The director and PI of the A3D3 Institute is the University of Washington’s Shih-Chieh Hsu, a colleague and former student of Würthwein’s, who gave an example of the potential impact of the work at the institute.
“At the Large Hadron Collider (LHC), the challenge of processing data is daunting. With future aggregate data rates exceeding one petabit per second, the data rates at the LHC exceed all other devices in the world,” Hsu explained. “The aim of A3D3 is to build a series of tools that will enable the processing of all of this information in real-time using AI. Through the use of AI, A3D3 aims to perform advanced analyses, such as anomaly detection, and particle reconstruction on all collisions happening 40 million times per second!”
Real-time analyses in astrophysics and neuroscience
For UC San Diego-based projects out of SDSC, such as Voyager, an experimental AI research resource, and the National Research Platform, a first-of-its kind testbed for a cyberinfrastructure ecosystem, Majumdar said there is a lot of synergy between them and the institute, given A3D3’s incorporation of AI algorithms and new processors.
“Voyager is based on dedicated AI hardware from Habana, while NRP includes both FPGAs and more conventional GPUs,” noted Würthwein.
Duarte noted that within the field of multi-messenger astrophysics, A3D3 will be working to integrate AI to promptly and computationally process the data from telescopes, neutrino detectors, and gravitational-wave detectors efficiently in order to quickly identify astronomical events corresponding to the most violent phenomena in the cosmos.
“The ability to identify and further distribute these events as astronomical alerts enables the entire transient astronomy community to cross-correlate observations and understand astrophysical phenomena across multiple different forces,” Duarte said.
Amy Orsborn, an assistant professor in the Department of Electrical and Computer Engineering and the Department of Bioengineering at the University of Washington, explained that in systems neuroscience, A3D3 is working to discover the computations that brain-wide neural networks perform to process sensory and motor information during behavior.

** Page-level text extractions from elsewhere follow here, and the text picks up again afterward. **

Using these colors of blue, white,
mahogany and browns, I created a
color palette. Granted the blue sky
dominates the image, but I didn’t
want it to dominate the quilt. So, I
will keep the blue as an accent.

To do so, A3D3 will develop and implement high-throughput and low-latency AI algorithms to process, organize and analyze massive neural datasets in real time.
“These real-time analyses will enable new approaches to probing brain function such as causal, closed-loop manipulations. Applying powerful AI methods to systems neuroscience will significantly advance our ability to analyze and interpret neural activity and its relationship to behavior,” said Orsborn.
According to the NSF, the five new institutes will enable breakthroughs through collaborative, co-designed programs to formulate innovative data-intensive approaches for addressing critical national challenges. First outcomes are expected by 2023.
This project is supported by the NSF (grant no. 2117997).